Deux arguments peuvent être avancés à l’appui de cette thèse. En premier lieu, il est opportun de rappeler que le racisme est un fléau qui n’épargne aucune catégorie sociale ; l’idée selon laquelle les migrant·e·s sont les principales victimes d’actes à caractère raciste est totalement erronée. En effet, qu’elles soient migrant·e·s ou Suisse·esse·s, des personnes d’origines très diverses peuvent être victimes ou auteur·ice·s potentiel·le·s. En deuxième lieu, l’intégration réussie n’est pas toujours synonyme de mise à l’abri des migrant·e·s face aux pratiques discriminatoires ; les migrant·e·s parfaitement intégré·e·s, sont eux et elles aussi parfois exposé·e·s, au racisme et à la discrimination. Ni une intégration réussie ni le passeport suisse ne préservent du racisme.

Articulation entre les différentes formes de discrimination

Une analyse pluridimensionnelle du phénomène discriminatoire conduit au constat que la discrimination raciale comporte des similitudes avec les autres formes de discrimination. Les quelques spécificités qui distinguent les différentes formes ne sont pas susceptibles de représenter un facteur déterminant pour opter pour une différenciation excessive entre elles.

Il a été observé à de multiples reprises que l’expression des « rivalités » entre les différents types de discrimination est susceptible de nuire aux intérêts d’une politique antidiscriminatoire plus uniforme et plus efficace. Par exemple, il y a parfois des tendances dans notre société selon lesquelles il est estimé que la discrimination fondée sur l’origine est plus grave que celle fondée sur le genre, et vice-versa.

Prétendre inconditionnellement que tel ou tel domaine de discrimination est plus touché que les autres, tout en minimisant aussi la gravité des conséquences des autres formes de discrimination, conduirait à des effets qui ne conviendraient pas aux résultats escomptés et aux principes d’une stratégie globale et cohérente de lutte contre la discrimination.

Le phénomène de discrimination multiple, lui aussi, renforce davantage cette thèse. Il n’est en effet pas rare que l’acte discriminatoire représente une combinaison de divers facteurs de discrimination chez une même personne et qu’il soit fondé parallèlement sur plusieurs caractéristiques comme le sexe, le statut social, la couleur de peau, la religion ou le handicap.

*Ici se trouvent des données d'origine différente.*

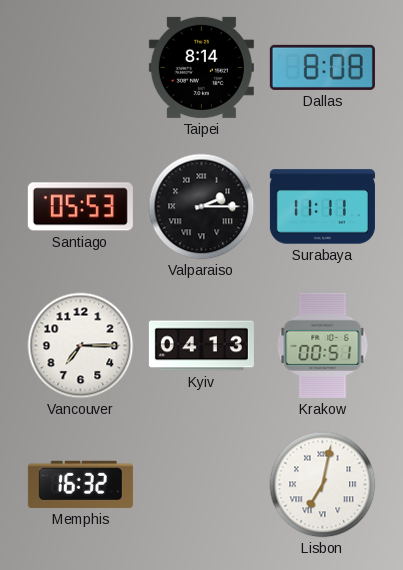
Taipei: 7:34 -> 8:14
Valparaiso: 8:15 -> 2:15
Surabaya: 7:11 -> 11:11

La mise en commun de certaines actions et stratégies peut donc apporter une réponse plus englobante et plus efficace dans la prévention et la lutte contre toutes les formes de discrimination. À cet effet, il s’avère opportun de mettre un accent particulier sur l’organisation d’événements sur-mesure, tels que des congrès scientifiques, des conférences et des séminaires orientés vers la poursuite d’objectifs communs.

Lirim Begzati est juriste, spécialiste en migration et ancien chargé cantonal de lutte contre le racisme dans le canton de Neuchâtel.

Références:

– Auer, Daniel et al. (2019). Ethnische Diskriminierung auf dem Schweizer Wohnungsmarkt. Grenchen: Bundesamt für Wohnungswesen.
– Imdorf, Christian (2010). Die Diskriminierung “ausländischer” Jugendlicher bei der Lehrlingsauswahl, in Hormel, Ulrike and Albert Scherr (Eds.), Diskriminierung. Springer: 197-219.
– Zschirnt, Eva and Fibbi, Rosita (2019). Do Swiss Citizens of Immigrant Origin Face Hiring Discrimination in the Labour Market? nccr – on the move Working Paper #20 (February 2019).